Because that’s exactly what’s happening. 

Let’s take Colorado. The state has a 30 percent renewable energy requirement. How are things going? Xcel, the largest utility in the state, says it will meet that requirement in 2012 … that’s eight years earlier than required.

OK, some may say, but isn’t such a massive investment going to be painfully expensive?

Actually, according to Xcel, investing in renewables is going to save money in the long run. They are required to calculate the counterfactual — what would their costs be if they didn’t buy renewables? According to Xcel’s own calculations, if the state’s renewable energy standard didn’t exist, their ratepayers would pay an additional $409 million by 2021. That bears repeating. According to the utility’s calculations, going renewable will save Colorado ratepayers $409 million. And that’s assuming no new legislation that would require fossil fuels to compensate for carbon emissions. If such a law were passed, then the state’s renewable standard would be expected to save ratepayers $1.1 billion by 2021.

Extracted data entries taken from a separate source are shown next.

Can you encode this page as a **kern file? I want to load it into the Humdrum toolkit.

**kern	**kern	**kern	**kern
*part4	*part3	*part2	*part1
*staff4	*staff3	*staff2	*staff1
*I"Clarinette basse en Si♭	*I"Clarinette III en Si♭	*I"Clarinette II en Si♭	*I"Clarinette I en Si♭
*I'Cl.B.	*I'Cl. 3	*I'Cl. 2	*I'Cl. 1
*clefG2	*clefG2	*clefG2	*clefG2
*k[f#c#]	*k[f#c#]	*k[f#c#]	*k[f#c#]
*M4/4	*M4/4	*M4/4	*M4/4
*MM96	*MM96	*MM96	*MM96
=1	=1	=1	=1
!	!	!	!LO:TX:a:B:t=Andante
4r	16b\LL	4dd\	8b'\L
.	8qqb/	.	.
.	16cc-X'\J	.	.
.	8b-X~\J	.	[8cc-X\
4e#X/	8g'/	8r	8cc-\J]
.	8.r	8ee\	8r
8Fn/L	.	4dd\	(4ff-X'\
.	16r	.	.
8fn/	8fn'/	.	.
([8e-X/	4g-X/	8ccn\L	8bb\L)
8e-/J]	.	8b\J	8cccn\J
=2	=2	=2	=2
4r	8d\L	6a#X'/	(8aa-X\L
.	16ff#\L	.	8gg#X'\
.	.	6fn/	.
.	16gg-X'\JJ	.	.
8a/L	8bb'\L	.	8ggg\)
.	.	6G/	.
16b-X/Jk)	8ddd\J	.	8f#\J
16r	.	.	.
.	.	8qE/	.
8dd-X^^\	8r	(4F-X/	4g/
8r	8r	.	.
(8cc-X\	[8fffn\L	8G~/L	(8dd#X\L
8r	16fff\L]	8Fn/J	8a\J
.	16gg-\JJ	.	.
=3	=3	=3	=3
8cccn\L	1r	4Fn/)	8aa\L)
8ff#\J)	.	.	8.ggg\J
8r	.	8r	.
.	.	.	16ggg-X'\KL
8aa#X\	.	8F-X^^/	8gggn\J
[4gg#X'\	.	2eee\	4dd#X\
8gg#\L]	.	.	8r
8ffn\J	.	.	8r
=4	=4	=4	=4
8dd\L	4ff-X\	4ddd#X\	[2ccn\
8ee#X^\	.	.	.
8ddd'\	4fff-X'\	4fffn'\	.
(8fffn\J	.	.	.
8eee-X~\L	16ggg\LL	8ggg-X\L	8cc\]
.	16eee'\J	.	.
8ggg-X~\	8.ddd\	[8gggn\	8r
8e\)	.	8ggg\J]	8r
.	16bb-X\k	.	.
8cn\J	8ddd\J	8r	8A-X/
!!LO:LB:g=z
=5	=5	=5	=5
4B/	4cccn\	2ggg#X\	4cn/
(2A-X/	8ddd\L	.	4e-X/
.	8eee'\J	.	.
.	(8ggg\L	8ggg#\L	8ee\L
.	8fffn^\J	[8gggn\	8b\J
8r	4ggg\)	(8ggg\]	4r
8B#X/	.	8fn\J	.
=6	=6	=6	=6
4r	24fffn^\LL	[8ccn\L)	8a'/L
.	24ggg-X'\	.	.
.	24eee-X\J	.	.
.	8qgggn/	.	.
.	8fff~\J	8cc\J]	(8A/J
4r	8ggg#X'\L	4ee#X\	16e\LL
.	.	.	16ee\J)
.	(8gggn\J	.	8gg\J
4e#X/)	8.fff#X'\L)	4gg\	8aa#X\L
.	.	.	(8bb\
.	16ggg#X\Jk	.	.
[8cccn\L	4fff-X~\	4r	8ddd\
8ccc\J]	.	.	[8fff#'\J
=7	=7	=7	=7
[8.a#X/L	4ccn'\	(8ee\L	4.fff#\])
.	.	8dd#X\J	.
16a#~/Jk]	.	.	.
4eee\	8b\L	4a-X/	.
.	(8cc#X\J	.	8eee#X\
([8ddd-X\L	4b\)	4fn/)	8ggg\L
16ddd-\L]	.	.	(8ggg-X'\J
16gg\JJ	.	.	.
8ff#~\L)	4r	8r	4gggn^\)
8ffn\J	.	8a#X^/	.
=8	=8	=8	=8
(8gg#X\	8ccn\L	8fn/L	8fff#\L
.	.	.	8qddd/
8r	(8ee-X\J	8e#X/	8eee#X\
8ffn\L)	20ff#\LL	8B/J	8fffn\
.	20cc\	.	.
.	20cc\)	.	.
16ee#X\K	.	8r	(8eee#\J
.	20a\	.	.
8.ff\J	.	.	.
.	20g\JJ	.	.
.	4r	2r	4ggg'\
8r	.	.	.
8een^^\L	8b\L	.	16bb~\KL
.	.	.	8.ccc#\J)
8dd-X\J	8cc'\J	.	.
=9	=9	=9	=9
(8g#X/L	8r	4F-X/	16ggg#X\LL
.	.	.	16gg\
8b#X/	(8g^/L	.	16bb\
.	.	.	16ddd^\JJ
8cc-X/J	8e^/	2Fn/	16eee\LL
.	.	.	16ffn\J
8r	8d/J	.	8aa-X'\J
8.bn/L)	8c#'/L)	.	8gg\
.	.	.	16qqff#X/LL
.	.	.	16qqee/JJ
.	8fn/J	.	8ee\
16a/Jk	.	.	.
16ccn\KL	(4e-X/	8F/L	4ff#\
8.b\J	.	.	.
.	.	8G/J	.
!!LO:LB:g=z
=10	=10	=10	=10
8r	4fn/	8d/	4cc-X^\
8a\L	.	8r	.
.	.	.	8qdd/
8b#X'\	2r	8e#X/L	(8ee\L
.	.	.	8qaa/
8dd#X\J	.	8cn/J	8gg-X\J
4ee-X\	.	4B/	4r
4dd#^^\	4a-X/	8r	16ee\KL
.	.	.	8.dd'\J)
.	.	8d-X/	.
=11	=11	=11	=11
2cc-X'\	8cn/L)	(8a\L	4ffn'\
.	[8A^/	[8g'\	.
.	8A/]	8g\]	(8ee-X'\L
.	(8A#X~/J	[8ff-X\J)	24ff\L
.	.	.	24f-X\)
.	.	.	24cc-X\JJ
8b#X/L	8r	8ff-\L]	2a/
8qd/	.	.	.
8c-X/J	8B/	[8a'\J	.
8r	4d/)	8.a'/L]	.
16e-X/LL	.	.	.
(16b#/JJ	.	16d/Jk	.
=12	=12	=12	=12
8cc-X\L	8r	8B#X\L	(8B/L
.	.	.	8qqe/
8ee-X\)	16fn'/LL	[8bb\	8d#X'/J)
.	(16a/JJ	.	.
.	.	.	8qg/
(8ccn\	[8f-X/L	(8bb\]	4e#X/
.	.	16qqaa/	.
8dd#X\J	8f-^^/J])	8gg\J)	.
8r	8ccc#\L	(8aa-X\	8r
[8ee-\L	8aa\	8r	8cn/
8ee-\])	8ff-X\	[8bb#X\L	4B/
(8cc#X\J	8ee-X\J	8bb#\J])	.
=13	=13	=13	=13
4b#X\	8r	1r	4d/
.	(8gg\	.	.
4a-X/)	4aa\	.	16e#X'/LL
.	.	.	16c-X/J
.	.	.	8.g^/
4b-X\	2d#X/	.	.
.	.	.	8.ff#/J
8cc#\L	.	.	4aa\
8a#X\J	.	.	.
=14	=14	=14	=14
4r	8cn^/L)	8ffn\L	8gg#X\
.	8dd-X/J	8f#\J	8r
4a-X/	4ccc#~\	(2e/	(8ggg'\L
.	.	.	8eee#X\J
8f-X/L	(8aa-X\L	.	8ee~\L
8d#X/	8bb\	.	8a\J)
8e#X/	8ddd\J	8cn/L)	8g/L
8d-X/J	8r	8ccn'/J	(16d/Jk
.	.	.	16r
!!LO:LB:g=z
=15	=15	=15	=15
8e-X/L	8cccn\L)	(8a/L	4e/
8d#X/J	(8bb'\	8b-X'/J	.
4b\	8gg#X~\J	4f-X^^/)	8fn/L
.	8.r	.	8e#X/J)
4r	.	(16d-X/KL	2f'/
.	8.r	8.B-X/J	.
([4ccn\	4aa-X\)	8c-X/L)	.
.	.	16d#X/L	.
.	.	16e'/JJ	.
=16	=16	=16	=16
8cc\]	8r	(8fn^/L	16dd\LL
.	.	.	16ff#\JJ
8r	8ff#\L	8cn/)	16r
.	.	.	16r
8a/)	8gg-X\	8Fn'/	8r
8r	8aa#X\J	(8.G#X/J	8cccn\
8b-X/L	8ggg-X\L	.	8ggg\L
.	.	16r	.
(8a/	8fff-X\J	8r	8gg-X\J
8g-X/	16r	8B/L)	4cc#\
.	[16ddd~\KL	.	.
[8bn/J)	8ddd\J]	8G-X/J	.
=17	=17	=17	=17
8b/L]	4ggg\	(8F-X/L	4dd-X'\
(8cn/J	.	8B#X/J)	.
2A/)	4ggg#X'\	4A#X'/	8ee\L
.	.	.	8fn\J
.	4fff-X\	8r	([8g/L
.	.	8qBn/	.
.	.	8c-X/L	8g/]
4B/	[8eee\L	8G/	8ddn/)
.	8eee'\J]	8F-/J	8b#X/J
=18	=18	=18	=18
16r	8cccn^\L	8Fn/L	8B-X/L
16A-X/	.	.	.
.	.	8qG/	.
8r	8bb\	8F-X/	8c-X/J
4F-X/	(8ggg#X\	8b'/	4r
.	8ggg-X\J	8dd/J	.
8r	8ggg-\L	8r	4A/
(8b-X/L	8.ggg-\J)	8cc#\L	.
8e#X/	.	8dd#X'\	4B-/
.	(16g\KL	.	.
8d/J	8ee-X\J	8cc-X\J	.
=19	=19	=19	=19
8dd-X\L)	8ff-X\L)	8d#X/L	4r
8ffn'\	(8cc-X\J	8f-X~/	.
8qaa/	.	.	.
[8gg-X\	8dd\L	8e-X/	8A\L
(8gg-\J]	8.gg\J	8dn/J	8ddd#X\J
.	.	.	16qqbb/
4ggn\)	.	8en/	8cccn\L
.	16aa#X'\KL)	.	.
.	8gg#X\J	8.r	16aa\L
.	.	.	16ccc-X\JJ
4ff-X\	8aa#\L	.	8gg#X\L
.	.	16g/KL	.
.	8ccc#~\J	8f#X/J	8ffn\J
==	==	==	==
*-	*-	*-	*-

Check it out for yourself. You’ll find the calculations in Tables 7-3 and 7-4 in Volume 2 of Xcel’s RES compliance plan (available in the CO RES docket 11A-418E, link here ). According to Volume 1 of the RES plan, Xcel assumes carbon costs of $20/ton, escalating at 7 percent annually, as approved in the 2007 Colorado Resource Plan, which introduced possible carbon emission regulation in CO. Xcel is using the numbers from the 2007 CO Plan but on a delayed implementation schedule with carbon costs starting in 2014. (Vol. 1, p. 68). (Hat tip to Erica Schroeder of Keyes & Fox lawfirm for digging up these figures.)

Colorado started on it’s renewable venture in 2004, when voters passed Amendment 37, a ballot initiative to establish a 10 percent renewable standard in the state. The state legislature upped the requirement to 20 percent in 2007, and 30 percent in 2010.  And no wonder why — compliance eight years early, and massive ratepayer savings.

So if anyone asks you if renewable energy can scale, or wonders if it costs too much, share Colorado’s experience. Those questions are answered by facts on the ground.